Dataset entries
------------------------------------------------------------------------
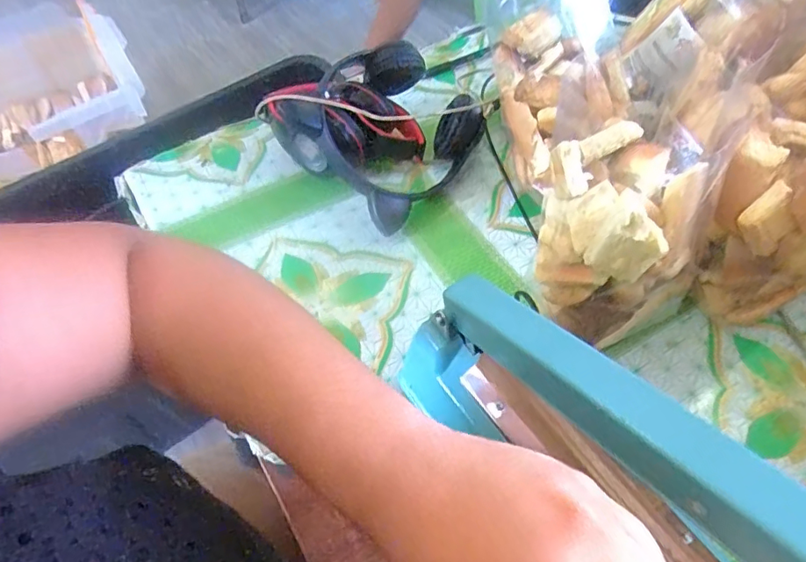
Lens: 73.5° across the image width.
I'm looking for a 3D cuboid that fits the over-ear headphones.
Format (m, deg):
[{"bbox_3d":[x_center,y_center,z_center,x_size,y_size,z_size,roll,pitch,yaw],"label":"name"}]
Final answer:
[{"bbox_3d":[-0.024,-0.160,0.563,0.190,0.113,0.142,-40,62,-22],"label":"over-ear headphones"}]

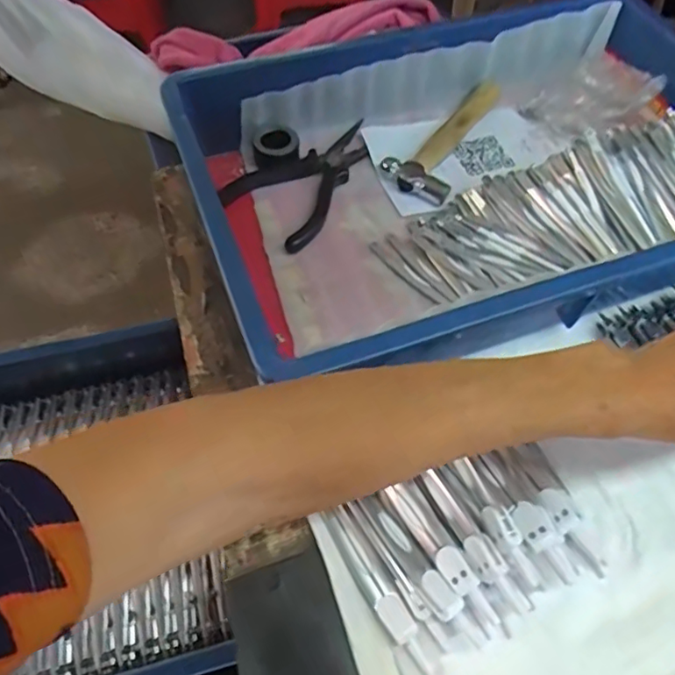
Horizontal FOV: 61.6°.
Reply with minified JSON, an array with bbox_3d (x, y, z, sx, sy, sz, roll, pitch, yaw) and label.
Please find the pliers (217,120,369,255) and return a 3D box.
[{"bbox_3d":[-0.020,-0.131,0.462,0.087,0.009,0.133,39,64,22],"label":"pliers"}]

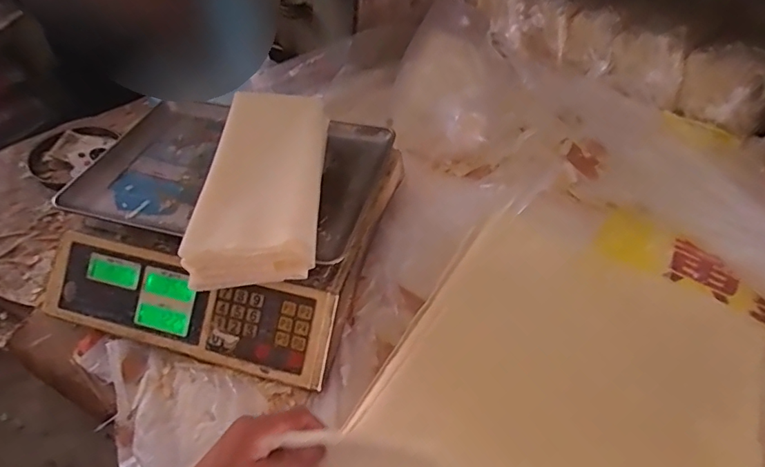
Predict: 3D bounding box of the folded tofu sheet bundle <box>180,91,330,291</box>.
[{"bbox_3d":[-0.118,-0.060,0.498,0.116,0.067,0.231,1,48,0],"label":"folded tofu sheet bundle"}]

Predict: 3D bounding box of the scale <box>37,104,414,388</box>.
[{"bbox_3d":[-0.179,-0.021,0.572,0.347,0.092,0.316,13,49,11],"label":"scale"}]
------------------------------------------------------------------------
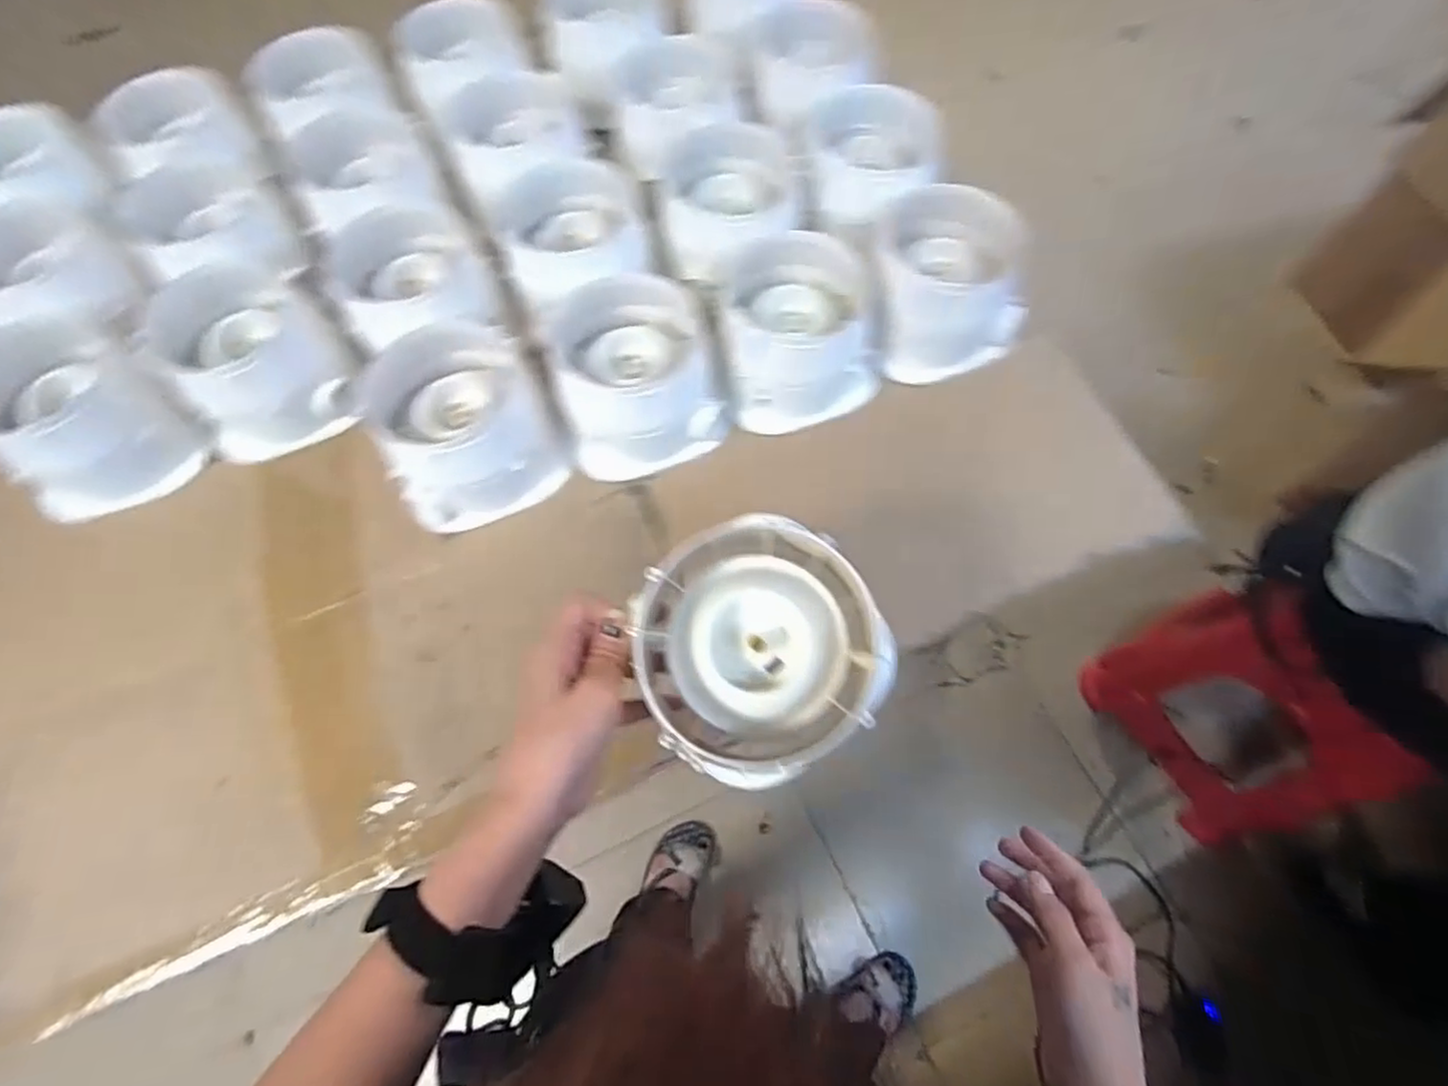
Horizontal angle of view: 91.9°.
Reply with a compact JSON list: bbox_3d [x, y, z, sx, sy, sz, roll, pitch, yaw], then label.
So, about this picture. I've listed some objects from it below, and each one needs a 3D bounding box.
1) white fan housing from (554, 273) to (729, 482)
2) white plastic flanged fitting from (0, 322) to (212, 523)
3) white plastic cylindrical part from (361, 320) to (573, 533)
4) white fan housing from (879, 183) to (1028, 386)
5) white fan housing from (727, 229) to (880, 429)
------------------------------------------------------------------------
Lines wanted from the entries above: the one with "I'm looking for", the one with "Horizontal FOV: 61.6°.", and all lines between. Please copy them exactly, without the pictures and without anything else.

**ANSWER**.
I'm looking for a 3D cuboid that fits the over-ear headphones.
Format (m, deg):
[{"bbox_3d":[x_center,y_center,z_center,x_size,y_size,z_size,roll,pitch,yaw],"label":"name"}]
Final answer:
[{"bbox_3d":[-0.024,-0.160,0.563,0.190,0.113,0.142,-40,62,-22],"label":"over-ear headphones"}]

Horizontal FOV: 61.6°.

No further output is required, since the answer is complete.